As overall market volatility & weekly IntraDay price swings increase, it is wise for traders to tighten risk management techniques for both long & short positions. New traders especially should spend time learning to use options & stop-loss orders to reduce portfolio risk:
SEASONAL MARKET TRENDS SUGGEST VOLATILITY MAY RAISE FROM NOW-MID JULY
ADJUSTING OVERALL MARKET RISK ACCORDINGLY MAY BE WISE.

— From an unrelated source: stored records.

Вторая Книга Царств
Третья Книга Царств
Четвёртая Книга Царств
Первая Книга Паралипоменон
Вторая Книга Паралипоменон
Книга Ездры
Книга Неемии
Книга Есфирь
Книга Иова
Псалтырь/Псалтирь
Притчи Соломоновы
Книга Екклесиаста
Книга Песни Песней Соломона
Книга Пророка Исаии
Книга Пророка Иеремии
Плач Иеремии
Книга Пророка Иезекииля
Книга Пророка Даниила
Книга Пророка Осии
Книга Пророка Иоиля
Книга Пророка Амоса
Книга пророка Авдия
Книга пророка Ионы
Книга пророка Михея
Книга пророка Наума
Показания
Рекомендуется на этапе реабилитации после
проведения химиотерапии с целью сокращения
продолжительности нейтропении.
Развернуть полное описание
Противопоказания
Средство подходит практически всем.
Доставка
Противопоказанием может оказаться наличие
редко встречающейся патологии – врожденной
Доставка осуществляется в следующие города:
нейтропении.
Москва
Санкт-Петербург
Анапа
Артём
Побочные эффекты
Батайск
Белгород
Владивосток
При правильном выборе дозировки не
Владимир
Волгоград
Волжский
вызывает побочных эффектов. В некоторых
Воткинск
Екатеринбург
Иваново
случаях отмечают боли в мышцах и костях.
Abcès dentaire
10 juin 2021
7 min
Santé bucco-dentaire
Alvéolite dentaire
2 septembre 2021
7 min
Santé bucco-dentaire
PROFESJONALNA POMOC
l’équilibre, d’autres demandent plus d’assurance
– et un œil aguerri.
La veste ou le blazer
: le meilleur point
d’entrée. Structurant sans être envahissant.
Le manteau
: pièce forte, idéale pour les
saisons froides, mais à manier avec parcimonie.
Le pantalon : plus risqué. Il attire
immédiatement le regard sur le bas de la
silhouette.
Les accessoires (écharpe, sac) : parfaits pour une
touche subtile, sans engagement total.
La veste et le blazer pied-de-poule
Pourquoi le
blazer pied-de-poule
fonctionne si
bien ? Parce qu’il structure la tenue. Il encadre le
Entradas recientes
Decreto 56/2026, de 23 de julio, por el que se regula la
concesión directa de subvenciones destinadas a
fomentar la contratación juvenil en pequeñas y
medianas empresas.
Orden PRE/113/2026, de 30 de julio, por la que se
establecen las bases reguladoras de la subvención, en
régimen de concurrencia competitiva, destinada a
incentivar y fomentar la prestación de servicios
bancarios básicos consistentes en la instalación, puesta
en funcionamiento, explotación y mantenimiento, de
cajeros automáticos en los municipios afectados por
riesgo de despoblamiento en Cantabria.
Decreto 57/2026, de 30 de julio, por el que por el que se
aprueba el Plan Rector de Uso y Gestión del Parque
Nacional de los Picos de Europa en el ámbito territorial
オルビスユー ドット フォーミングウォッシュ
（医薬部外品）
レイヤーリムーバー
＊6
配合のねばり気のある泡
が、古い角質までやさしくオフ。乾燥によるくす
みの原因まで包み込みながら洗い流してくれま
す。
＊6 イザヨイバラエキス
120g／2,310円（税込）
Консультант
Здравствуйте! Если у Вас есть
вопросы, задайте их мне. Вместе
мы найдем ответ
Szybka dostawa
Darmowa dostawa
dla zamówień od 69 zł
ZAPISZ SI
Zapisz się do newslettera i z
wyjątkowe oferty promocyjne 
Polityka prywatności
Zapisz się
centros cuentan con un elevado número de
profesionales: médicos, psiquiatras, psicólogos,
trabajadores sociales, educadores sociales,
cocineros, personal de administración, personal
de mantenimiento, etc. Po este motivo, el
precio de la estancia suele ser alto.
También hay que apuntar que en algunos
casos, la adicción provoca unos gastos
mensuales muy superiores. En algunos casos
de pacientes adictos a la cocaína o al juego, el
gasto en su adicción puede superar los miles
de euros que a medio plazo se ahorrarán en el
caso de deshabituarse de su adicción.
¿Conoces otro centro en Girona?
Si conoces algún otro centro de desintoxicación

Seasonal Market trends suggests their is an increased probability IntraDay volatility swings may continue to increase from now through mid July & again from mid August through late October. Since April 29th the S&P 500 has trade in a range from 856.85 to 956.23. This range may hold but many investors continue to underestimate the possibility that the range may also be broken to the downside. The complacency continues to put them at risk to a market which is technically very weak. This is not to say the rally cannot continue. It simply points out that most investors do not have risk management measures in place in case downside levels of support are broken. Near term, one can expect large intraday swings to be more commonplace. Blog posts since the the June 2 peak have detailed increased probabilities of a move towards the $87.53 level for the SPY. Technicals continue to suggest the intermediate term trend very well may have shifted to Bearish. Further proof is needed in the form of downside support levels being broken to confirm a change in intermediate trend from Bullish to Bearish. Managing risk for long & short positions will very likely differentiate those who trade the likely volatile summer successfully & those that don't.